START Supplied text
SANDERSON William (Bill) migrated to South Africa from Edinburgh with his brothers Tom and Bob, initially joining the rush when gold was discovered at Lydenburg. They later settled down to farming on a property at ‘Peebles’, situated at the foot of Legogote 10kms North-East of the town of White River .
An excellent hunter and a skilled rifleman, Bill Sanderson was described as an eccentric Scottish pioneer of the Transvaal Lowveld. He divided his time between working his farm and hunting in what is today the Kruger National Park. Percy Fitzpatrick used to spend time with Sanderson out in the bush where he learned the finer arts of hunting from Sanderson while his rig was out spanned at Sanderson’s farm. A cairn depicting the original Jock Trek Route still stands in the garden of the old Sanderson homestead.
The three brothers and their Boer neighbours enjoyed a friendly relationship and they were also burghers of the South African Republic and thus liable for service with the local commando in times of strife. It appears that Tom may have died before 1899.
Game and other skins were tanned near Logie’s Kop, where a certain Logie had a lodge. Logie, who farmed at the foot on the south-western side of Legogote, erected a lodge and made cattle enclosures of stone, where transport riders used to stop over. It eventually became known as Logies Lodge and the western, and the smaller ridge of the mountain, situated on Logies farm, where the lodge was built, became known as Logies Kop, as it is still known today. The enclosures where the transport riders kept their cattle at night are still in evidence.
The emaMbayi named the hill, where the tanning took place eLegogoto, meaning the ‘place of the skins’. Some people say that ‘Lugogo’ is the original root of the word Legogote which means ‘skin’ of an animal. Wild animals are known as ‘magogo’. Today this hill is known as ‘Ligogothe’ by the local black people. During the transport era (1875-1890), transport riders had the skins of animals, which they shot along the way, tanned by the emaMbayi. These skins were then used as thongs in place of trek chains for the wagons which were apparently difficult to access. emaMBayi decendants still live in the vicinity to this day.
Paul Dell who is well acquainted with the whole Legogote region, grew up on Sanderson’s farm and lived in the homestead. He knows the local dialects very well too and says that the name is derived from the sound of sentry drums being played on the slopes of Legogote from the caves to warn the locals of impending raids from the militant Swazis. Paul says that the repeated rhythm of the drums sounded like Gogote! Gogote! which eventually became Legogote. Harry Wolhuter in his book “Memories of a Game-Ranger” maintains something else. He says that the name Legogote is the name of the ‘klipspringer’ antelope that frequent the rocky slopes of the mountain.
When the Anglo-Boer War broke out in October 1899 Bill and Bob found themselves in a serious predicament. They were not prepared to take up arms as burghers of the Republic against their own countrymen, the British, but fortunately their local Veld-kornet, Abel Erasmus, understood and left them on their farm. Bob decided to clear out and went over the border into Portuguese East Africa for the duration of the conflict. He later died in Barberton.
Bill Sanderson remained and worked the farm at Legogote.
Word reached Steinaecker at Komati Poort that a British farmer was being detained by the Boers near White River against his will and he was requested to ‘liberate’ him. He got a message to Sanderson advising him that a patrol would be sent to ‘rescue’ him, but this was not what Sanderson wanted and he replied that he had friends on both sides and wished to stay neutral. Steinaecker became suspicious and then instructed that a patrol take Bill Sanderson into custody as a traitor.
END Supplied text
*Work order 1*:
Answer these questions from the text on Bill Sanderson:
(a) Where was gold discovered when the brothers first joined the rush?
(b) What name did the emaMbayi give the hill where the tanning took place?
(c) Who was the local Veld-kornet who left Bill and Bob on their farm?
*Work order 2*: Return everything in the text on Bill Sanderson from "An excellent hunter" down to "died before 1899.", copied word for word.
The records that come next have no role in this exercise.
START Excerpted records
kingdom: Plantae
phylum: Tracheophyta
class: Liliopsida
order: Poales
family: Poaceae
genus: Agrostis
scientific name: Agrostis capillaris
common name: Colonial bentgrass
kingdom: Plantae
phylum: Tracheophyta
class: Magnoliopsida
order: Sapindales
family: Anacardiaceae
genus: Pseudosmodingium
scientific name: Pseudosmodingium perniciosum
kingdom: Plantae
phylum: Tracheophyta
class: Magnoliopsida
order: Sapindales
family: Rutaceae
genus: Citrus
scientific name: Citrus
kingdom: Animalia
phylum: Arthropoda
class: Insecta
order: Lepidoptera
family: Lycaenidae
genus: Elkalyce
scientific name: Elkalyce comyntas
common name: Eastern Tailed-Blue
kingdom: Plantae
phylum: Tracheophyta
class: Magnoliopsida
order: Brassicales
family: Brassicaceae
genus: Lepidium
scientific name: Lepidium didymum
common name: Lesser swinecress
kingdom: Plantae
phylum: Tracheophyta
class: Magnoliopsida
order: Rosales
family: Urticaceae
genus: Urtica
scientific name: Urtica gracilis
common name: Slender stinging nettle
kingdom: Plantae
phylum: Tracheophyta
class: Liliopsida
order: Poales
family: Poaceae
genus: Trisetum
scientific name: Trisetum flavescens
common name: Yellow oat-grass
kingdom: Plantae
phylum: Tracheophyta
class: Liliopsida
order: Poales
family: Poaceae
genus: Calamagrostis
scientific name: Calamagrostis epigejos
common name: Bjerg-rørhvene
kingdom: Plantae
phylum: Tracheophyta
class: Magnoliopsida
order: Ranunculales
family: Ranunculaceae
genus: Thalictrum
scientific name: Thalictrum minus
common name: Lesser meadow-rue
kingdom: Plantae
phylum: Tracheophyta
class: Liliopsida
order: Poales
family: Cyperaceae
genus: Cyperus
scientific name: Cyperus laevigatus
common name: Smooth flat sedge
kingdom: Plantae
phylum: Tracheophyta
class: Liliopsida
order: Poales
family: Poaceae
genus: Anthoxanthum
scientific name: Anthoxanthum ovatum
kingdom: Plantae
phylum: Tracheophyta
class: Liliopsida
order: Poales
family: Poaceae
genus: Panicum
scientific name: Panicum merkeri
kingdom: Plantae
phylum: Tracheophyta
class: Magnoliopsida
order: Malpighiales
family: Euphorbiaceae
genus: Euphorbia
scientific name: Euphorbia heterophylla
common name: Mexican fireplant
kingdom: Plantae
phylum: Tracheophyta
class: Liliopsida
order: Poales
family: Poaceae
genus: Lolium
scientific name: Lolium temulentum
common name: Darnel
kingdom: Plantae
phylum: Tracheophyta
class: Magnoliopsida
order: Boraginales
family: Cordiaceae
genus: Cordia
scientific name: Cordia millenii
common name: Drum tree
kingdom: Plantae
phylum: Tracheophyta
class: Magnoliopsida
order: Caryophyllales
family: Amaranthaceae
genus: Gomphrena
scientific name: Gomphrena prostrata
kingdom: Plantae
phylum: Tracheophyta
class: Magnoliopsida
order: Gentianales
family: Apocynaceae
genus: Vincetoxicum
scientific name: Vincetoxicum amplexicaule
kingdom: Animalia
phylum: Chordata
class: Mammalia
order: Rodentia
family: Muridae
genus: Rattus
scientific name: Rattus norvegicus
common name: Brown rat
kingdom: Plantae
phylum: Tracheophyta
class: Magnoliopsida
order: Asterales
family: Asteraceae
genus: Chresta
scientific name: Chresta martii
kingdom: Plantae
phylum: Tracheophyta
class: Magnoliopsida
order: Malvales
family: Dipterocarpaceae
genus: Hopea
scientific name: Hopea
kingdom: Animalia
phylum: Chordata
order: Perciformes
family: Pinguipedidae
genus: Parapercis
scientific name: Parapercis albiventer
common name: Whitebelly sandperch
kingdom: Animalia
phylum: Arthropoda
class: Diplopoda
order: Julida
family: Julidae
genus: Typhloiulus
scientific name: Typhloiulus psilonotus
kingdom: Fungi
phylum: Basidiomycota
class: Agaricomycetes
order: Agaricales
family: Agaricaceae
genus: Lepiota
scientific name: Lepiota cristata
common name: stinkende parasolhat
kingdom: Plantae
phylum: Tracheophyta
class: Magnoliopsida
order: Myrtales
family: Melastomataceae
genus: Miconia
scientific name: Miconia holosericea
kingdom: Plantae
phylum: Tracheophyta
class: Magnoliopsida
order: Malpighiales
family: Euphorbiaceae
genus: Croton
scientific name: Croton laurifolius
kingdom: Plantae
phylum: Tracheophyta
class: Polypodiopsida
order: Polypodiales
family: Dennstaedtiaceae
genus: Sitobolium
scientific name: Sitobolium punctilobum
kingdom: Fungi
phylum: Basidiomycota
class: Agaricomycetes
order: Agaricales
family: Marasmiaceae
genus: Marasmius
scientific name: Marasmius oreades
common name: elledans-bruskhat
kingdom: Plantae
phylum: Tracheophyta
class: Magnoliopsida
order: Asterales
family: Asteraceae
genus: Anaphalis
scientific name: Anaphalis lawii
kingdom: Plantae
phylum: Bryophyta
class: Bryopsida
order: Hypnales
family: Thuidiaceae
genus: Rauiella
END Excerpted records
*Result 1*:
(a) Lydenburg
(b) eLegogoto
(c) Abel Erasmus

*Result 2*:
An excellent hunter and a skilled rifleman, Bill Sanderson was described as an eccentric Scottish pioneer of the Transvaal Lowveld. He divided his time between working his farm and hunting in what is today the Kruger National Park. Percy Fitzpatrick used to spend time with Sanderson out in the bush where he learned the finer arts of hunting from Sanderson while his rig was out spanned at Sanderson’s farm. A cairn depicting the original Jock Trek Route still stands in the garden of the old Sanderson homestead.
The three brothers and their Boer neighbours enjoyed a friendly relationship and they were also burghers of the South African Republic and thus liable for service with the local commando in times of strife. It appears that Tom may have died before 1899.